GCC: preventing reordering example (1)

void WaitForReady() {
    int one = 1;
    __atomic_store(&is_waiting, &one, __ATOMIC_SEQ_CST);
    do {
    } while (!__atomic_load_n(&ready, __ATOMIC_SEQ_CST));
    ...
}

WaitForReady:
  movl $1, is_waiting
  mfence
.L2:
  movl ready, %eax
  testl %eax, %eax
  jz .L2
  ...

GCC: preventing reordering example (2)

void WaitForReady() {
    is_waiting = 1;
    do {
        __atomic_thread_fence(__ATOMIC_SEQ_CST);
    } while (!ready);
    ...
}

WaitForReady:
  movl $1, is_waiting // is_waiting <- 1
.L3:
  mfence  // make sure store is visible to other cores before loading
          // on x86: not needed on second+ iteration of loop
  cmpl $0, ready // if (ready == 0) repeat fence
  jz .L3
  ...

C++: preventing reordering

  • to help implementing things like pthread_mutex_lock


  • C++ 2011 standard: atomic header, std::atomic class

  • prevent CPU reordering and prevent compiler reordering

  • also provide other tools for implementing locks (more later)

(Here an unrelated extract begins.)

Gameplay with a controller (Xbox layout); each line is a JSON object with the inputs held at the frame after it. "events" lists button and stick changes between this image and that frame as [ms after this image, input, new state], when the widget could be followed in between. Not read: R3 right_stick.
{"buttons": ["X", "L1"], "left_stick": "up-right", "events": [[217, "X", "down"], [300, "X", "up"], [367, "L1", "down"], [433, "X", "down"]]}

  • could also hand-write assembly code

    • compiler can’t know what assembly code is doing

C++: preventing reordering example

#include <atomic>
void WaitForReady() {
    is_waiting = 1;
    do {
        std::atomic_thread_fence(std::memory_order_seq_cst);
    } while (!ready);
}

WaitForReady:
  movl $1, is_waiting // is_waiting <- 1
.L2:
  mfence  // make sure store visible on/from other cores
  cmpl $0, ready // if (ready == 0) repeat fence
  jz .L2
  ...

C++ atomics: no reordering

std::atomic<int> is_waiting, ready;
void WaitForReaady() {
    is_waiting.store(1);
    do {
    } while (ready.load());
}

WaitForReady:
  movl $1, is_waiting
  mfence
.L2:
  movl ready, %eax
  testl %eax, %eax
  jz .L2
  ...

GCC: built-in atomic functions

  • used to implement std::atomic, etc.
  • predate std::atomic
  • builtin functions starting with __sync and __atomic

aside: some x86 reordering rules

  • each core sees its own loads/stores in order

    • (if a core stores something, it can always load it back)
  • stores from other cores appear in a consistent order

    • (but a core might observe its own stores too early)
  • causality:
    if a core reads X=a and (after reading X=a) writes Y=b,
    then a core that reads Y=b cannot later read X=older value than a Source: Intel 64 and IA-32 Software Developer’s Manual, Volume 3A, Chapter 8

how do you do anything with this?

  • difficult to reason about what modern CPU’s reordering rules do

  • typically: don’t depend on details, instead:


  • special instructions with stronger (and simpler) ordering rules

    • often same instructions that help with implementing locks in other ways
  • special instructions that restrict ordering of instructions around them (‘‘fences’’)

    • loads/stores can’t cross the fence

mfence

  • x86 instruction mfence

  • make sure all loads/stores in progress finish

  • … and make sure no loads/stores were started early


  • fairly expensive

    • Intel ‘Skylake’: order 33 cycles + time waiting for pending stores/loads

  • aside: this instruction did not exist in the original x86
    so xv6 uses something older that’s equivalent